Manisha Cooks
05/24/2026
Garlicky Shrimp Scampi with linguine
Ingredients
* 8 tbsp unsalted butter
* 4 tbsp olive oil
* 1 lb extra large shrimp, peeled and deveined
* 8 garlic cloves minced
* 3/4 tsp salt
* 1/4 tsp black pepper
* 1 tsp red pepper flakes
* 1 cup white wine
* 3 tbsp lemon juice
* 1/4 cup fresh parsley chopped
* 1 lb linguine
Instructions
1. Bring a pot of water to a boil and cook 1 lb of pasta al dente.
2. In a large skillet melt 8 tablespoons of unsalted butter, and 4 tablespoons of olive oil over medium-high heat.
3. Add 8 minced garlic cloves, 3/4 tsp salt, 1/4 black pepper, and 1 tsp red pepper flakes. Stir that all together is until the garlic becomes fragrant (about 1-2 minutes).
4. Bring the heat to high and pour in 1 cup white wine and 3 tablespoons of fresh lemon juice. Let it come to a quick boil (to cook out the wine).
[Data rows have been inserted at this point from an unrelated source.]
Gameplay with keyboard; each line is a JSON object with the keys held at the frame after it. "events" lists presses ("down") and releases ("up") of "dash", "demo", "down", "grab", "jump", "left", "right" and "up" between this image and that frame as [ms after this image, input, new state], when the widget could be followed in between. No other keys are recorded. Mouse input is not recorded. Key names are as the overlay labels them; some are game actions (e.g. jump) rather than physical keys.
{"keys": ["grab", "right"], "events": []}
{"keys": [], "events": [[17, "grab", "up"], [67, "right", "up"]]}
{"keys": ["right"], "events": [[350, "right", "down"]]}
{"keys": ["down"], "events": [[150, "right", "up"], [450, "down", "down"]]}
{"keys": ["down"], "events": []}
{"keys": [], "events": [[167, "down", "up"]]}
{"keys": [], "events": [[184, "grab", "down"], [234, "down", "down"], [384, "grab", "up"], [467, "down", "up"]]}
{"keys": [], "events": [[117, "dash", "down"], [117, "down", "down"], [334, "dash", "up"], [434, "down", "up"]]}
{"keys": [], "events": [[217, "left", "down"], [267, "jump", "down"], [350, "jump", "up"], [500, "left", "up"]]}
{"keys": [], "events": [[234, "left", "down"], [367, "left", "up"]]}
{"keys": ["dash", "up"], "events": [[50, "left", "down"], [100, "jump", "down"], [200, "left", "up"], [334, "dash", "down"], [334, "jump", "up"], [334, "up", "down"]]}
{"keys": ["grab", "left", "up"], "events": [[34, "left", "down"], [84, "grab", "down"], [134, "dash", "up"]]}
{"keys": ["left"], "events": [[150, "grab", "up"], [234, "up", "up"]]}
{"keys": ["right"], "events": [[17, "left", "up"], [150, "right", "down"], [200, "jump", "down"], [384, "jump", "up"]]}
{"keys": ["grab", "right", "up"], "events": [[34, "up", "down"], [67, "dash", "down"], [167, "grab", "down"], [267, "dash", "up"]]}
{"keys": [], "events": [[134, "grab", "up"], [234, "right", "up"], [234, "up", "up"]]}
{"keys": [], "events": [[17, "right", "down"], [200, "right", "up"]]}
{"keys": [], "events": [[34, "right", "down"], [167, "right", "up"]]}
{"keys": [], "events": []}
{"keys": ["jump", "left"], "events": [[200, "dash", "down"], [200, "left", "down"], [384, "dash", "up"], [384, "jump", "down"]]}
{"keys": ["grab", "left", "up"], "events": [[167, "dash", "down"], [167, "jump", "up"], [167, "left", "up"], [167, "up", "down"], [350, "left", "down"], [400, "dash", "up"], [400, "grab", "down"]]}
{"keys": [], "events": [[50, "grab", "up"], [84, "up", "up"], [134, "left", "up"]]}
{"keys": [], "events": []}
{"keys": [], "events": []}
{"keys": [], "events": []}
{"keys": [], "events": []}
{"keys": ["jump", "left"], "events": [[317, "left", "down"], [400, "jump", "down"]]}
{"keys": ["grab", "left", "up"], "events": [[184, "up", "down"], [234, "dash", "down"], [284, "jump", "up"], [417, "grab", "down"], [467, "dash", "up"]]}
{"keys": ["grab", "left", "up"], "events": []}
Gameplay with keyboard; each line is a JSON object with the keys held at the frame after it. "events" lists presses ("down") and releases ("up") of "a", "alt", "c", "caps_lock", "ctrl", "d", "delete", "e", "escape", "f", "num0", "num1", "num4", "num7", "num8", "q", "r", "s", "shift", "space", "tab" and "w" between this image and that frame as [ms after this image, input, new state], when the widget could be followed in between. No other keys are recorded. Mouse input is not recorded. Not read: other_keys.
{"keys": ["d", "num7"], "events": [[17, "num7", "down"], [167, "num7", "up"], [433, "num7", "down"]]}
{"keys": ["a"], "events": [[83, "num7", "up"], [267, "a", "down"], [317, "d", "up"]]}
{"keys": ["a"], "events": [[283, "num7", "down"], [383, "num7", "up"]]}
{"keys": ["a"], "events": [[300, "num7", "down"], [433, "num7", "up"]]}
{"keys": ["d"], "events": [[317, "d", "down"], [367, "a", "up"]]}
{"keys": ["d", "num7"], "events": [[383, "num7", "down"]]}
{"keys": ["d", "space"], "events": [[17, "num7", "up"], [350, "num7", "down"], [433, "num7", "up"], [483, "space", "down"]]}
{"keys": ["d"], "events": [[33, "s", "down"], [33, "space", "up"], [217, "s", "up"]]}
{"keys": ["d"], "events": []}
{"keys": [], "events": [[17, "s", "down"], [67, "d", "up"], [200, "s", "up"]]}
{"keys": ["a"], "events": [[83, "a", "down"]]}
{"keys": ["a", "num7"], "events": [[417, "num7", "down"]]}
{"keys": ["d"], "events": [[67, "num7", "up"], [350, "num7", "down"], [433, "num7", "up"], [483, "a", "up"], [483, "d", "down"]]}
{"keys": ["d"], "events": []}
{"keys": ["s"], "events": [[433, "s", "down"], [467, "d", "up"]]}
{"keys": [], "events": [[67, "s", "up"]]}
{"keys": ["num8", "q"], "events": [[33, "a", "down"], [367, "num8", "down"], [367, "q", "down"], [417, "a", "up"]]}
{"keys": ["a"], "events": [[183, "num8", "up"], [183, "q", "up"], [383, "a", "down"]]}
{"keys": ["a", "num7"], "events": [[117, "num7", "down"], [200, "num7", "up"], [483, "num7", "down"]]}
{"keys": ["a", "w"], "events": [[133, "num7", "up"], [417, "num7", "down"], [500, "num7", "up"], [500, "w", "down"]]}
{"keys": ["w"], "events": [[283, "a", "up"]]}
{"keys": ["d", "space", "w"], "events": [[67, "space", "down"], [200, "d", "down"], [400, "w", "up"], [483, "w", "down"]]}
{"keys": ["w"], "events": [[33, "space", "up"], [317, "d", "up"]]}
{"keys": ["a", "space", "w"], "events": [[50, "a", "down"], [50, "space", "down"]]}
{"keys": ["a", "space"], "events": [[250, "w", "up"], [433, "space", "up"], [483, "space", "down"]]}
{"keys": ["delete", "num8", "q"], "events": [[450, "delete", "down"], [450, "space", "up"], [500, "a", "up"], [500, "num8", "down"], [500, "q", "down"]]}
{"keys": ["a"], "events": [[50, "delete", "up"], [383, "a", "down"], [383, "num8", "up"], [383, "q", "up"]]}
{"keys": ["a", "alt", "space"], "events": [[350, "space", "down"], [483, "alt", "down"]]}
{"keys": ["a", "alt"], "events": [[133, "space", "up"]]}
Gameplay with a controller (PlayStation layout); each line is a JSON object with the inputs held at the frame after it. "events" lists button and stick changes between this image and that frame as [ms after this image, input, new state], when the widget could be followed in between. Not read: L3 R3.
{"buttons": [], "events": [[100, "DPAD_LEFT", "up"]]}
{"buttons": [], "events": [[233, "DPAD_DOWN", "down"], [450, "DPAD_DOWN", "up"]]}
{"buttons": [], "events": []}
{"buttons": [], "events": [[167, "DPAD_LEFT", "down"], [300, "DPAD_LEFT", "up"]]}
5. Add shrimp and cook for 5 minutes.
6. Add in pasta and toss.
7. Lastly, garnish the shrimp scampi with chopped parsley.
05/23/2026
Small Batch Oven Baked Brisket
Ingredients
* 3-4 lbs Beef brisket flat
* 1/2 tsp black pepper
* 1 tsp Kosher salt
* 1.5 tsp paprika
* 1.5 tsp Garlic powder
* 1.5 tsp Onion powder
* 1 tbsp brown sugar
* 1 tsp Liquid smoke
* Yellow mustard for a binder
Directions
1. In a small bowl, whisk together dry ingredients.
2. Spread a layer of yellow mustard on each side of the brisket. Use half the dry mixture on each side. Make sure to rub it in good and get the sides as well.
3. Preheat your oven to 275°. Wrap brisket tightly in foil and place on a cookie sheet with a wire rack fat side up.
4. Bake covered for 5 hours.
5. Remove the foil and increase the oven temperature to 375°
6. Spread bbq sauce liberally on both sides of the brisket and return to oven to cook for another 45 minutes to an hour.
7. When brisket is done transfer to a cutting board and let rest for 30 minutes.
8. Slice brisket against the grain and enjoy!